The move is meant to unify the ad auction and provide publishers with more transparency. Jason Bigler, Google’s director of product management, wrote in a blog post that since testing began in March, first-price auctions have seen a “neutral to positive impact” on publishers' ad revenue when compared to second-price auctions.
“In addition, we found evidence that first price auctions have created a more competitive market, resulting in third parties (Demand Side Platforms and Ad Networks outside of Google) and indirect line items (like those from Header Bidding implementations) winning an increased share of impressions,” wrote Bigler.
Google will bring first-price auctions to all Google Ad Manager partners starting next week, and the company expects to finish the roll-out within the next few weeks.
First-price auctions ideally level the playing field by taking away Google’s “last look” advantage. In the second-price model, Google could survey the auction and bid after all bids had been placed, allowing the online advertising giant to grab valuable inventory for a fraction more than what its competitors would have paid.
Andrew Baron, vice-president of marketplace at PubMatic, said Google is essentially giving up the information advantage they've historically had over its competition.
"How exactly this will impact the ecosystem is dependent on which constituent was benefitting most from this advantage – publishers with higher closing prices, buyers with better ROI, or Google themselves," said Baron.
"The market already has the tools at their disposal to ensure a smooth transition: buyers should now weigh Google supply against other channels in their [supply path optimization] decisions; demand-side platforms should focus more on their bid shading capabilities; and publishers should look to wrappers and auction competition to fill any yield gaps that may result from Google’s transition to first price."
Bigler said the coming transition promises “a fair and transparent marketplace that benefits the health of the programmatic ecosystem.”
Google first took steps to move its exchange to a first-price auction in March, a major – albeit delayed – shift as much of the programmatic ecosystem already operated on that model.

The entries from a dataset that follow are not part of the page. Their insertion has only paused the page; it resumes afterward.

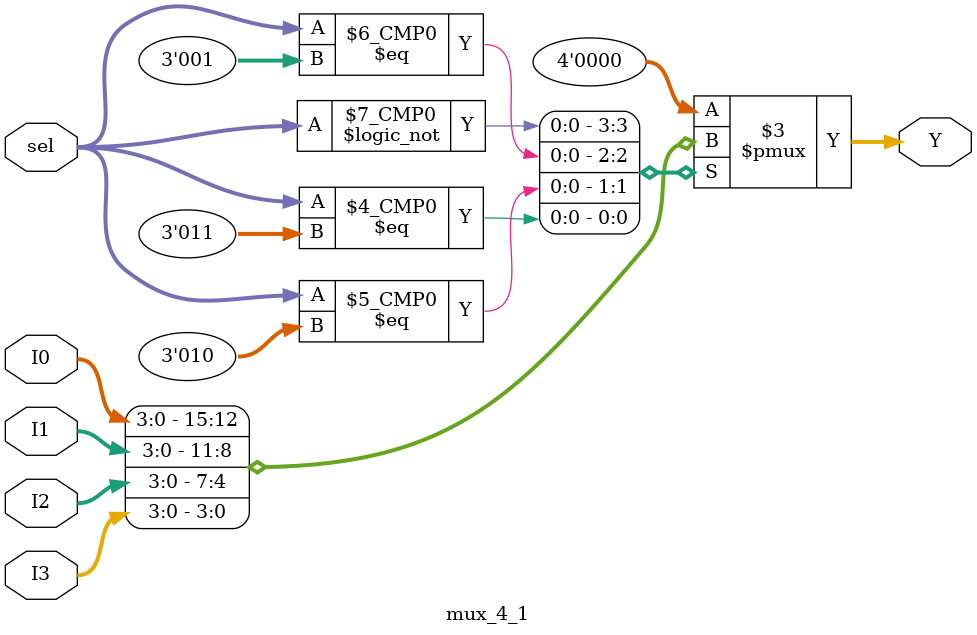
<source format=v>
`timescale 1ns / 1ps


module mux_4_1(
    input [3:0] I0, 
    input [3:0] I1,
    input [3:0] I2,
    input [3:0] I3, 
    input [2:0] sel,
    output reg [3:0] Y
    );
    
    always @(*) begin
        case(sel) 
            2'b00: Y = I0;
            2'b01: Y = I1; 
            2'b10: Y = I2;
            2'b11: Y = I3;
            default Y = 4'b0000;
        endcase
    end
    
    
endmodule

</source>
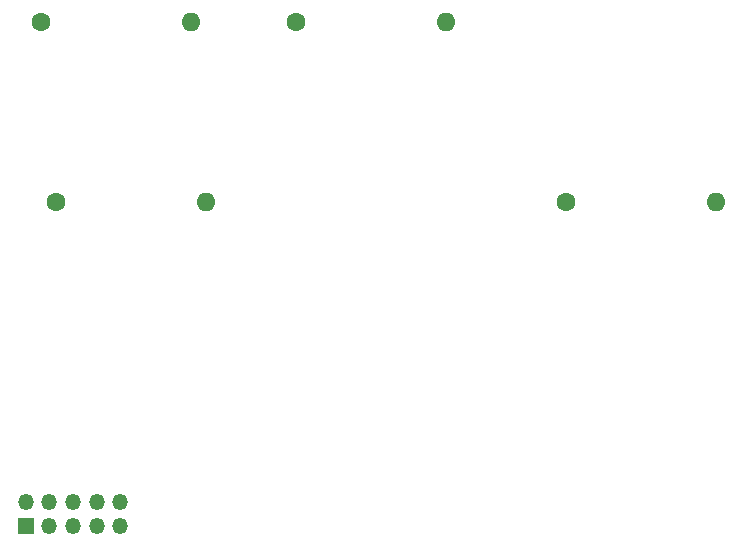
<source format=gbr>
%TF.GenerationSoftware,KiCad,Pcbnew,(7.0.0)*%
%TF.CreationDate,2023-03-24T11:34:11+01:00*%
%TF.ProjectId,PCH-1000JIG,5043482d-3130-4303-904a-49472e6b6963,rev?*%
%TF.SameCoordinates,Original*%
%TF.FileFunction,Soldermask,Bot*%
%TF.FilePolarity,Negative*%
%FSLAX46Y46*%
G04 Gerber Fmt 4.6, Leading zero omitted, Abs format (unit mm)*
G04 Created by KiCad (PCBNEW (7.0.0)) date 2023-03-24 11:34:11*
%MOMM*%
%LPD*%
G01*
G04 APERTURE LIST*
%ADD10C,1.600000*%
%ADD11O,1.600000X1.600000*%
%ADD12R,1.350000X1.350000*%
%ADD13O,1.350000X1.350000*%
G04 APERTURE END LIST*
D10*
%TO.C,1k Ohms*%
X27940000Y-36380000D03*
D11*
X40639999Y-36379999D03*
%TD*%
D12*
%TO.C,Pin Header*%
X25399999Y-63779999D03*
D13*
X25399999Y-61779999D03*
X27399999Y-63779999D03*
X27399999Y-61779999D03*
X29399999Y-63779999D03*
X29399999Y-61779999D03*
X31399999Y-63779999D03*
X31399999Y-61779999D03*
X33399999Y-63779999D03*
X33399999Y-61779999D03*
%TD*%
D10*
%TO.C,1k Ohms*%
X26670000Y-21140000D03*
D11*
X39369999Y-21139999D03*
%TD*%
D10*
%TO.C,1k Ohms*%
X48260000Y-21140000D03*
D11*
X60959999Y-21139999D03*
%TD*%
D10*
%TO.C,220 Ohms*%
X71120000Y-36380000D03*
D11*
X83819999Y-36379999D03*
%TD*%
M02*

</source>
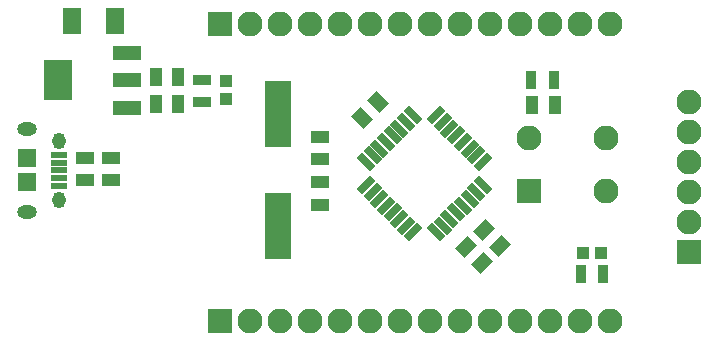
<source format=gts>
G04*
G04 #@! TF.GenerationSoftware,Altium Limited,Altium Designer,20.0.2 (26)*
G04*
G04 Layer_Color=8388736*
%FSLAX44Y44*%
%MOMM*%
G71*
G01*
G75*
%ADD31R,1.0032X1.0032*%
%ADD32R,0.9032X1.5032*%
%ADD33R,1.1032X1.5032*%
G04:AMPARAMS|DCode=34|XSize=1.1032mm|YSize=1.5032mm|CornerRadius=0mm|HoleSize=0mm|Usage=FLASHONLY|Rotation=135.000|XOffset=0mm|YOffset=0mm|HoleType=Round|Shape=Rectangle|*
%AMROTATEDRECTD34*
4,1,4,0.9215,0.1414,-0.1414,-0.9215,-0.9215,-0.1414,0.1414,0.9215,0.9215,0.1414,0.0*
%
%ADD34ROTATEDRECTD34*%

%ADD35R,1.5032X1.1032*%
G04:AMPARAMS|DCode=36|XSize=1.1032mm|YSize=1.5032mm|CornerRadius=0mm|HoleSize=0mm|Usage=FLASHONLY|Rotation=225.000|XOffset=0mm|YOffset=0mm|HoleType=Round|Shape=Rectangle|*
%AMROTATEDRECTD36*
4,1,4,-0.1414,0.9215,0.9215,-0.1414,0.1414,-0.9215,-0.9215,0.1414,-0.1414,0.9215,0.0*
%
%ADD36ROTATEDRECTD36*%

G04:AMPARAMS|DCode=37|XSize=0.67mm|YSize=1.62mm|CornerRadius=0mm|HoleSize=0mm|Usage=FLASHONLY|Rotation=315.000|XOffset=0mm|YOffset=0mm|HoleType=Round|Shape=Rectangle|*
%AMROTATEDRECTD37*
4,1,4,-0.8096,-0.3359,0.3359,0.8096,0.8096,0.3359,-0.3359,-0.8096,-0.8096,-0.3359,0.0*
%
%ADD37ROTATEDRECTD37*%

G04:AMPARAMS|DCode=38|XSize=0.67mm|YSize=1.62mm|CornerRadius=0mm|HoleSize=0mm|Usage=FLASHONLY|Rotation=45.000|XOffset=0mm|YOffset=0mm|HoleType=Round|Shape=Rectangle|*
%AMROTATEDRECTD38*
4,1,4,0.3359,-0.8096,-0.8096,0.3359,-0.3359,0.8096,0.8096,-0.3359,0.3359,-0.8096,0.0*
%
%ADD38ROTATEDRECTD38*%

%ADD39R,2.2032X5.7032*%
%ADD40R,1.5032X0.9032*%
%ADD41R,1.6032X2.2332*%
%ADD42R,2.3532X3.4532*%
%ADD43R,2.3532X1.1532*%
%ADD44R,1.4700X0.5200*%
%ADD45R,1.6200X1.6200*%
%ADD46R,1.0032X1.0032*%
%ADD47R,2.1032X2.1032*%
%ADD48C,2.1032*%
%ADD49R,2.1032X2.1032*%
%ADD50O,1.1200X1.4200*%
%ADD51O,1.6700X1.1200*%
D31*
X503500Y82000D02*
D03*
X488500D02*
D03*
D32*
X505500Y64000D02*
D03*
X486500D02*
D03*
X463500Y228000D02*
D03*
X444500D02*
D03*
D33*
X464500Y207000D02*
D03*
X445500D02*
D03*
X126500Y231000D02*
D03*
X145500D02*
D03*
X126500Y208000D02*
D03*
X145500D02*
D03*
D34*
X417718Y88282D02*
D03*
X404282Y101718D02*
D03*
X402718Y73282D02*
D03*
X389282Y86718D02*
D03*
D35*
X266000Y161500D02*
D03*
Y180500D02*
D03*
Y142000D02*
D03*
Y123000D02*
D03*
X67000Y143500D02*
D03*
Y162500D02*
D03*
X89000Y143500D02*
D03*
Y162500D02*
D03*
D36*
X314718Y209718D02*
D03*
X301283Y196283D02*
D03*
D37*
X363899Y198498D02*
D03*
X369556Y192841D02*
D03*
X375213Y187184D02*
D03*
X380870Y181527D02*
D03*
X386527Y175870D02*
D03*
X392184Y170213D02*
D03*
X397841Y164556D02*
D03*
X403498Y158899D02*
D03*
X344100Y99502D02*
D03*
X338444Y105159D02*
D03*
X332787Y110816D02*
D03*
X327130Y116473D02*
D03*
X321473Y122130D02*
D03*
X315816Y127787D02*
D03*
X310159Y133444D02*
D03*
X304503Y139101D02*
D03*
D38*
X403498D02*
D03*
X397841Y133444D02*
D03*
X392184Y127787D02*
D03*
X386527Y122130D02*
D03*
X380870Y116473D02*
D03*
X375213Y110816D02*
D03*
X369556Y105159D02*
D03*
X363899Y99502D02*
D03*
X304503Y158899D02*
D03*
X310159Y164556D02*
D03*
X315816Y170213D02*
D03*
X321473Y175870D02*
D03*
X327130Y181527D02*
D03*
X332787Y187184D02*
D03*
X338444Y192841D02*
D03*
X344100Y198498D02*
D03*
D39*
X230000Y199500D02*
D03*
Y104500D02*
D03*
D40*
X166000Y228500D02*
D03*
Y209500D02*
D03*
D41*
X92400Y278000D02*
D03*
X55600D02*
D03*
D42*
X44000Y228000D02*
D03*
D43*
X102000Y251000D02*
D03*
X102000Y228000D02*
D03*
X102000Y205000D02*
D03*
D44*
X44500Y165000D02*
D03*
X44500Y158500D02*
D03*
Y152000D02*
D03*
Y145500D02*
D03*
Y139000D02*
D03*
D45*
X17500Y162000D02*
D03*
X17500Y142000D02*
D03*
D46*
X186000Y212500D02*
D03*
Y227500D02*
D03*
D47*
X181200Y276000D02*
D03*
X442500Y134500D02*
D03*
X180800Y24000D02*
D03*
D48*
X206600Y276000D02*
D03*
X232000D02*
D03*
X257400D02*
D03*
X282800D02*
D03*
X308200D02*
D03*
X333600D02*
D03*
X359000D02*
D03*
X384400D02*
D03*
X409800D02*
D03*
X435200D02*
D03*
X460600D02*
D03*
X486000D02*
D03*
X511400D02*
D03*
X578000Y209800D02*
D03*
Y184400D02*
D03*
Y159000D02*
D03*
Y133600D02*
D03*
Y108200D02*
D03*
X507500Y134500D02*
D03*
X442500Y179500D02*
D03*
X507500D02*
D03*
X511000Y24000D02*
D03*
X485600D02*
D03*
X460200D02*
D03*
X434800D02*
D03*
X409400D02*
D03*
X384000D02*
D03*
X358600D02*
D03*
X333200D02*
D03*
X307800D02*
D03*
X282400D02*
D03*
X257000D02*
D03*
X231600D02*
D03*
X206200D02*
D03*
D49*
X578000Y82800D02*
D03*
D50*
X44500Y177000D02*
D03*
Y127000D02*
D03*
D51*
X17500Y187000D02*
D03*
Y117000D02*
D03*
M02*

</source>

“Since we first announced our intent to transition Ad Manager to first-price auctions, we’ve received feedback from many of our partners, which has helped inform our rollout plans,” said Bigler. “This dialogue led to changes such as increasing the maximum number of pricing rules and extending the length of the test period. Although we're not the first to make this change, we’re excited to take this step and continue to work with our partners to create a more sustainable advertising ecosystem.”
Once Google has completed this transition, Bigler said the company will start providing publishers with a bid data transfer file to help evaluate the value of their inventory and learn more about ad buyers’ bidding behavior.
Buyers will receive data on the minimum bid price needed to win an auction after that auction closes.
“This feedback will help you understand when to bid higher to win valuable inventory,” said Bigler.